The limits of 'all in this together'

The pandemic saw a remarkable rallying together across institutions to make virtual learning and remote working a reality. Across many areas of university life what may have previously been unthinkable… happened.

Academics, teaching design staff, IT teams and others worked with impressive speed and coordination to complete the move to online learning. This cooperation continues as faculties and departments provide an ever more polished online product for ensuing academic terms. Staff in all parts of universities have shown a nearly unprecedented willingness to accept constraints and trade-offs in the interests of the collective interests of the university.

How long will this spirit last as universities are challenged to make tough decisions in the face of revenue limitations and uncertainties? Will the cultural inertia of the past return or is there truly an appetite for continued sacrifice; in the hope that institutions emerge stronger in the long run?

Through ongoing conversations with managers and senior leaders at UniForum member institutions, three key challenges and potential remedies emerge.

Adapt the way you budget to overcome the tendency to be backward-looking

A large proportion of controllable costs are for administrative and other operational services, but budget control for these services are rarely distributed in line with where the work actually gets done, and there’s no mechanism for taking an holistic view of future institutional need.

Commonly, budget allocations to academic units are aligned to enrolment and other academic factors, but administrative allocations are based on historical or activity-based drivers: a school or faculty gets what it’s gotten in the past, modulated up or down via a little light horse-trading or some opaque contribution mechanism. Meanwhile central administrative departments (HR, IT, Finance and so on) are tasked with serving the whole university whilst the majority of staff and other resources involved in doing the work are not in their control.

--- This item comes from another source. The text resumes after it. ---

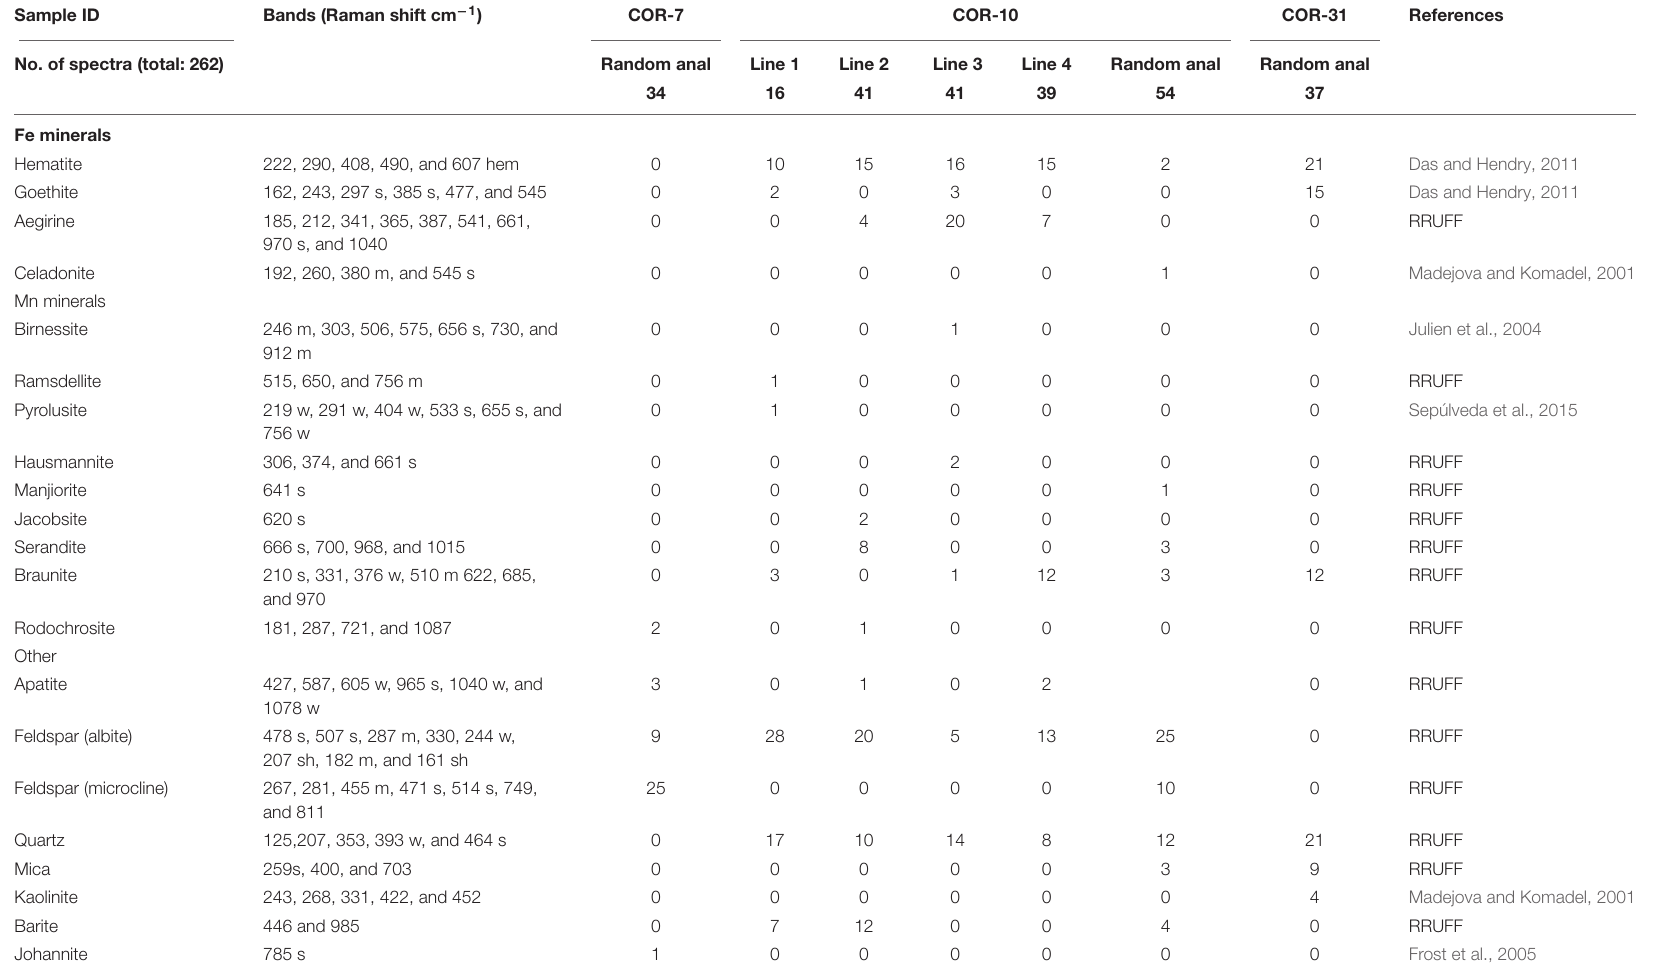
TABLE 2 | Raman vibration of minerals and detected types of organic matter. Sample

What this means is that administrative spend decisions are hampered by lack of visibility, distributed accountability, and potential budget game-playing. Universities have in many cases been able to override this default setting thanks to the overwhelming centripetal pressure of the pandemic but are bound to fall back into bad old ways. The only practicable solution is to use a platform for allocating staff time to common administrative functions, such as the UniForum benchmarking model, and then budgeting based on a truly institution-wide view of comprehensive capacity.

Pick your battles and focus on building momentum

After a period of prolonged going ‘above and beyond’, including working in very different ways and in unusual roles, it’s completely understandable that those on the frontline – whether academics or administrative staff – crave a return to how things used to be.

The danger is that this kind of retrenchment is a real barrier to end-to-end service delivery: something that most universities, at the level of the institution overall, know to be a key outcome. The ‘that’s not my job, it’s HR’s’ attitude ignores what a vital role a manager or academic plays in an activity like staff recruitment.

The answer is not for university leaders and transformation teams to ignore this kind of impulse, but to pick their battles. Identify the one or two key institution-wide enablers that are big enough to be truly impactful but contained enough to be deliverable. There was a great example of this kind of ‘incremental but ambitious’ approach in the University of Auckland case study, where the successful piloting of a transactional shared service centre created the confidence and momentum necessary to create the space for lastingly transformative change.

Keep on communicating (but make it recognisable)

In UniForum practice share events there’s always a point at which the importance of clear and repeated communication comes up. Universities in all regions have found that communicating clearly – even or especially if there’s a lack of clarity around what will happen next – has been even more important during the pandemic period.

The more nuanced point about effective communication to maintain a degree of togetherness once the pressures ease is the need to ‘make it about me’: ensure that each of the main communities within the university can recognise themselves in the messaging and examples used. Whether the university leadership team needs to convey the reasons for a tricky but important decision, or announce plans for an upcoming change programme, the module leader, research technician, HR administrator and school office manager need to be able to clearly see what this will mean for them.

Doing this well takes time and effort, but as with so much investment during difficult times the costs of communicating poorly or too little are much higher.